- [Text segment]:
After sentence Lee put his hands on the rail of the dock, and in a perfectly level voice said: “I am calm, my lord, because of my trust in the lord and because I am innocent.”

On February 11th, 1885, 12 days before the date fixed for his execution, Lee wrote to his sister. In the course of a long letter he said:

“There is no doubt that the truth will come out after I am dead. It must be some very hard hearted persons to let me die for nothing … they have not told six words of truth, that is the servants, and that lovely stepsister, who carries her character with her.”

A few days before the date of the execution he was visited in prison by the Reverend V. Hine, Vicar of Abbotskerswell, and to him Lee stated that he desired to make a statement implicating at least two other people. The Vicar advised him to make his statement in writing and Lee told his sister, who visited him, that he intended to do so. He told her the names he intended to mention. It is believed he did send a statement to the Home Secretary, but a petition for a reprieve was rejected.

It was stated after the death sentence had been commuted to one of penal servitude for life, that before he went to the scaffold he left a written statement, covering two pages, mentioning the name of a woman and some other person. The statement made by the executioner Berry and reported later in this article proves that no such declaration was made by Lee.

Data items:
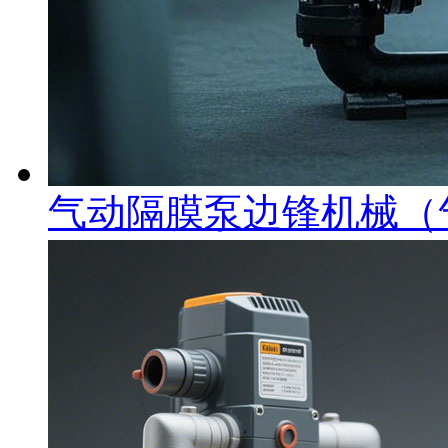
气动隔膜泵边锋机械（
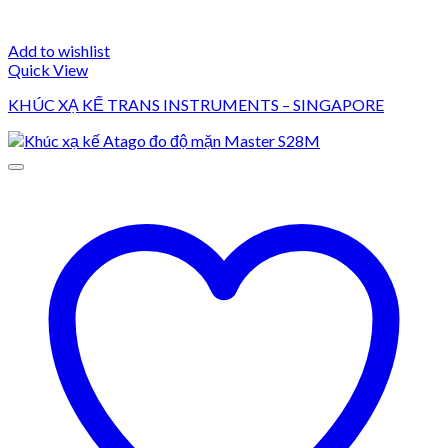
Add to wishlist
Quick View
KHÚC XẠ KẾ TRANS INSTRUMENTS – SINGAPORE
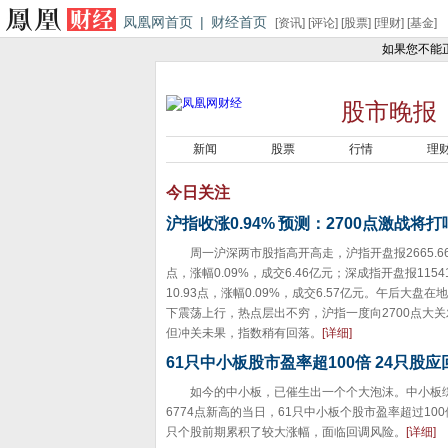
凤凰网首页
|
财经首页
[
资讯
] [
评论
] [
股票
] [
理财
] [
基金
]
如果您不能
股市晚报
新闻
股票
行情
理
今日关注
沪指收涨0.94%
预测：2700点激战将打
周一沪深两市股指高开高走，沪指开盘报2665.66
点，涨幅0.09%，成交6.46亿元；深成指开盘报1154
10.93点，涨幅0.09%，成交6.57亿元。午后大盘
下震荡上行，热点层出不穷，沪指一度向2700点大
但冲关未果，指数稍有回落。
[详细]
61只中小板股市盈率超100倍 24只股应
如今的中小板，已催生出一个个大泡沫。中小板
6774点新高的当日，61只中小板个股市盈率超过100
只个股前期累积了较大涨幅，面临回调风险。
[详细]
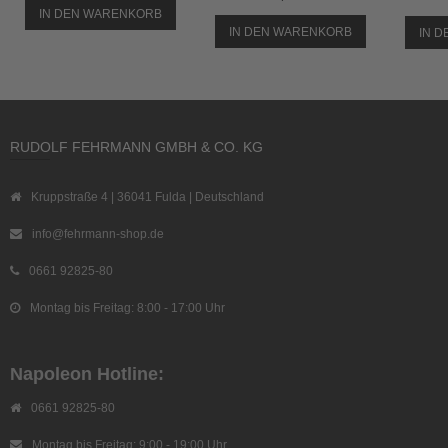
IN DEN WARENKORB
IN DEN WARENKORB
IN 
RUDOLF FEHRMANN GMBH & CO. KG
Kruppstraße 4 | 36041 Fulda | Deutschland
info@fehrmann-shop.de
0661 92825-80
Montag bis Freitag: 8:00 - 17:00 Uhr
Napoleon Hotline:
0661 92825-80
Montag bis Freitag: 9:00 - 19:00 Uhr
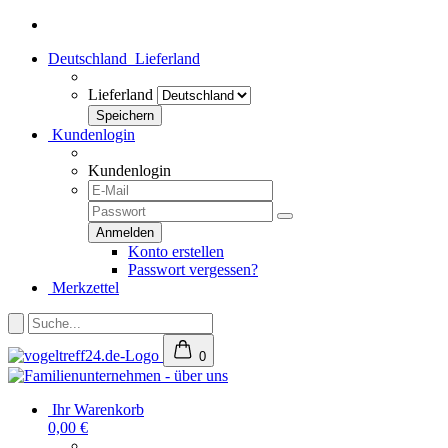
Deutschland
Lieferland
Lieferland
Kundenlogin
Kundenlogin
Konto erstellen
Passwort vergessen?
Merkzettel
0
Ihr Warenkorb
0,00 €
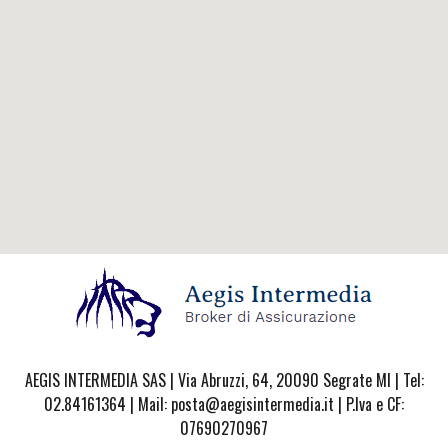
AEGIS INTERMEDIA SAS | Via Abruzzi, 64, 20090 Segrate MI | Tel:
02.84161364 | Mail: posta@aegisintermedia.it | P.Iva e CF:
07690270967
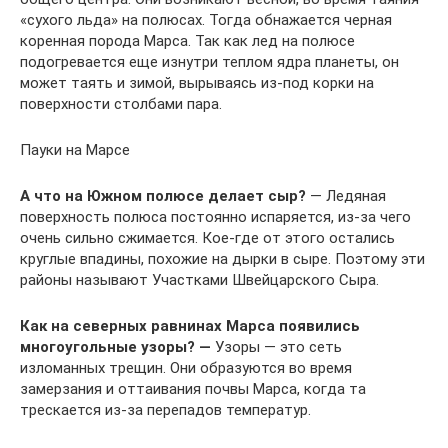
«сухого льда» на полюсах. Тогда обнажается черная
коренная порода Марса. Так как лед на полюсе
подогревается еще изнутри теплом ядра планеты, он
может таять и зимой, вырываясь из-под корки на
поверхности столбами пара.
Пауки на Марсе
А что на Южном полюсе делает сыр?
— Ледяная
поверхность полюса постоянно испаряется, из-за чего
очень сильно сжимается. Кое-где от этого остались
круглые впадины, похожие на дырки в сыре. Поэтому эти
районы называют Участками Швейцарского Сыра.
Как на северных равнинах Марса появились
многоугольные узоры? —
Узоры — это сеть
изломанных трещин. Они образуются во время
замерзания и оттаивания почвы Марса, когда та
трескается из-за перепадов температур.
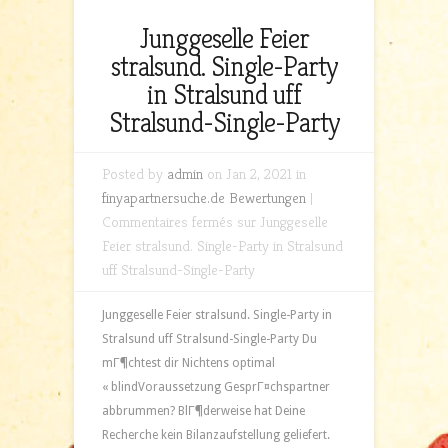
Junggeselle Feier
stralsund. Single-Party
in Stralsund uff
Stralsund-Single-Party
Posted by
admin
on Jan 2, 2021 in
finyapartnersuche.de Bewertungen
|
Commentaires fermés
sur Junggeselle
Feier stralsund. Single-Party in Stralsund
uff Stralsund-Single-Party
Junggeselle Feier stralsund. Single-Party in
Stralsund uff Stralsund-Single-Party Du
mГ¶chtest dir Nichtens optimal
« blindVoraussetzung GesprГ¤chspartner
abbrummen? BlГ¶derweise hat Deine
Recherche kein Bilanzaufstellung geliefert.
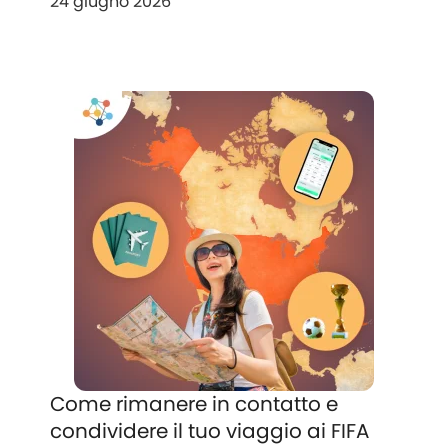
24 giugno 2026
Come rimanere in contatto e
condividere il tuo viaggio ai FIFA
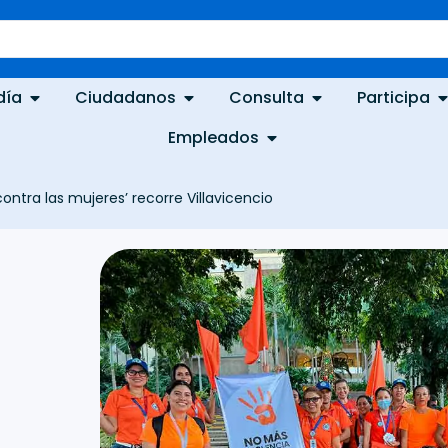
día
Ciudadanos
Consulta
Participa
Empleados
ntra las mujeres’ recorre Villavicencio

- [Exercise requirements]:
According to the passage about Lee's sentence and execution, who visited Lee in prison a few days before the execution date?

- [Answer area]:
The Reverend V. Hine, Vicar of Abbotskerswell.